Face à cette situation, plusieurs pistes émergent pour les créateurs algériens qui veulent continuer à exporter leur art :
1. Diversifier les destinations. Les pays du Golfe ou d’Asie, moins sensibles aux pressions politiques, deviennent des alternatives. En 2025, le groupe de rap algérois « 16Zob » a ainsi signé un contrat avec un label saoudien pour des tournées régionales.
2. S’appuyer sur le numérique. Les plateformes comme YouTube, Spotify ou Bandcamp permettent de contourner les blocages physiques. En 2025, les revenus des streams de musique algérienne ont augmenté de 40 %, compensant partiellement les pertes des concerts.
3. Créer des structures offshore. Certains entrepreneurs enregistrent leurs contrats et royalties via des sociétés basées en Europe ou aux Émirats, pour sécuriser leurs revenus. Cette pratique, légale, se généralise chez les artistes indépendants.

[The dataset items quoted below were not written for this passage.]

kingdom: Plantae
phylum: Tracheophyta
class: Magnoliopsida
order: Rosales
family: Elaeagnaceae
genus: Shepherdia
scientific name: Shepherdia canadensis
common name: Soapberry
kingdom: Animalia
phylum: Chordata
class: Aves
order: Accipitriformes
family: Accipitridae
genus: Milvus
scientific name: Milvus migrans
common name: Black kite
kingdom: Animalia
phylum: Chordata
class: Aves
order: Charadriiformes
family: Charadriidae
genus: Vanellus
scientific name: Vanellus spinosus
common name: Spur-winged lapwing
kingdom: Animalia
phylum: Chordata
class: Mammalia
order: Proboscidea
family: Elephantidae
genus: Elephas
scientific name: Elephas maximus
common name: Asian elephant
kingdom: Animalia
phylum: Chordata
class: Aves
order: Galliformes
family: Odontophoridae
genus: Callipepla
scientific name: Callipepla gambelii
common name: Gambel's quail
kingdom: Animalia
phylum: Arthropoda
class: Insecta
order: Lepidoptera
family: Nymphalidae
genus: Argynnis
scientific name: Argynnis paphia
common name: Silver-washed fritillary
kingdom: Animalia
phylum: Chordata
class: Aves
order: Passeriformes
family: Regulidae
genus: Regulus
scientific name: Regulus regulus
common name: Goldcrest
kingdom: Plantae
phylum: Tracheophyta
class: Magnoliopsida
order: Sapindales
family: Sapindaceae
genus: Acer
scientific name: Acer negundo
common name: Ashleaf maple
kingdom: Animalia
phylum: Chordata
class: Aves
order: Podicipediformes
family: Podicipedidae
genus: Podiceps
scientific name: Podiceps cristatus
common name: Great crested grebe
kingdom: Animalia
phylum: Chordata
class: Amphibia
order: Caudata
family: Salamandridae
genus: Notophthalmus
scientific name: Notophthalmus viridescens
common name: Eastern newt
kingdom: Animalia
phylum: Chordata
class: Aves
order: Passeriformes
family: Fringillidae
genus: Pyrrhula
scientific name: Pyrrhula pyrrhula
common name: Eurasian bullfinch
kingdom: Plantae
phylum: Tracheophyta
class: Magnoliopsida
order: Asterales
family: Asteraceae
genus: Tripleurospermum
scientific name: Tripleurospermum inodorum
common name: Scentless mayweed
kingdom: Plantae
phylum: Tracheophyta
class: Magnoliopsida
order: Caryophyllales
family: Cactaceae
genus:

4. Collaborer avec des partenaires locaux. Travailler avec des promoteurs marocains ou tunisiens permet de bénéficier de leurs réseaux et de leur stabilité administrative. Plusieurs artistes algériens ont ainsi pu jouer en Europe via des partenariats avec des agences marocaines.
Un signe des temps
L’affaire Oulahlou n’est pas isolée. Elle s’ajoute à une liste croissante de mesures coercitives contre la liberté d’expression en Algérie : fermetures de médias, poursuites judiciaires contre des blogueurs, blocages de sites. Pour les entrepreneurs, le message est clair : l’incertitude réglementaire et administrative devient un frein majeur à l’innovation et à l’export.
Dans le secteur culturel, où la confiance est un capital essentiel, cette instabilité pousse à la prudence. Pourtant, dans l’ombre, une nouvelle génération d’artistes et de promoteurs algériens tente de contourner les obstacles. Leur succès dépendra de leur capacité à s’adapter, à innover, et à trouver des alliés stratégiques à l’étranger.
À retenir pour les entrepreneurs :
– Les restrictions administratives frappent désormais directement les revenus des artistes et des organisateurs.
– Le numérique et les partenariats régionaux deviennent des alternatives viables pour contourner les blocages.
– Les transferts de la diaspora, essentiels pour l’économie culturelle, pourraient se réduire si la situation persiste.